GaussFly: Contrastive Reinforcement Learning for Visuomotor Policies in 3D Gaussian Fields
This work addresses the sim-to-real gap problem for autonomous aerial vehicles, offering a robust solution for real-world deployment, though it is incremental as it builds on existing methods like 3DGS and contrastive learning.
The paper tackles the challenge of learning visuomotor policies for autonomous aerial vehicles using monocular vision, which suffers from low sample efficiency and sim-to-real gaps, by proposing GaussFly, a framework that decouples representation learning from policy optimization using 3D Gaussian Splatting and contrastive learning, achieving superior sample efficiency and enabling zero-shot transfer to unseen real-world environments.
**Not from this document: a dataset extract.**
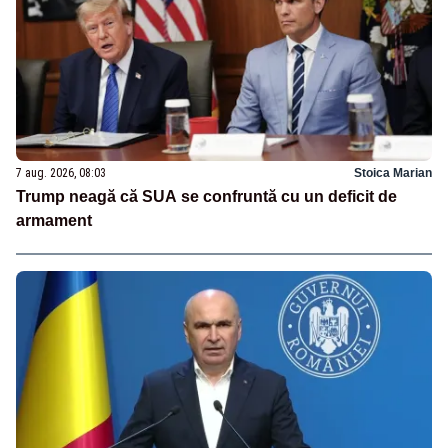
7 aug. 2026, 08:03
Stoica Marian
Trump neagă că SUA se confruntă cu un deficit de
armament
Learning visuomotor policies for Autonomous Aerial Vehicles (AAVs) relying solely on monocular vision is an attractive yet highly challenging paradigm. Existing end-to-end learning approaches directly map high-dimensional RGB observations to action commands, which frequently suffer from low sample efficiency and severe sim-to-real gaps due to the visual discrepancy between simulation and physical domains. To address these long-standing challenges, we propose GaussFly, a novel framework that explicitly decouples representation learning from policy optimization through a cohesive real-to-sim-to-real paradigm. First, to achieve a high-fidelity real-to-sim transition, we reconstruct training scenes using 3D Gaussian Splatting (3DGS) augmented with explicit geometric constraints. Second, to ensure robust sim-to-real transfer, we leverage these photorealistic simulated environments and employ contrastive representation learning to extract compact, noise-resilient latent features from the rendered RGB images. By utilizing this pre-trained encoder to provide low-dimensional feature inputs, the computational burden on the visuomotor policy is significantly reduced while its resistance against visual noise is inherently enhanced. Extensive experiments in simulated and real-world environments demonstrate that GaussFly achieves superior sample efficiency and asymptotic performance compared to baselines. Crucially, it enables robust and zero-shot policy transfer to unseen real-world environments with complex textures, effectively bridging the sim-to-real gap.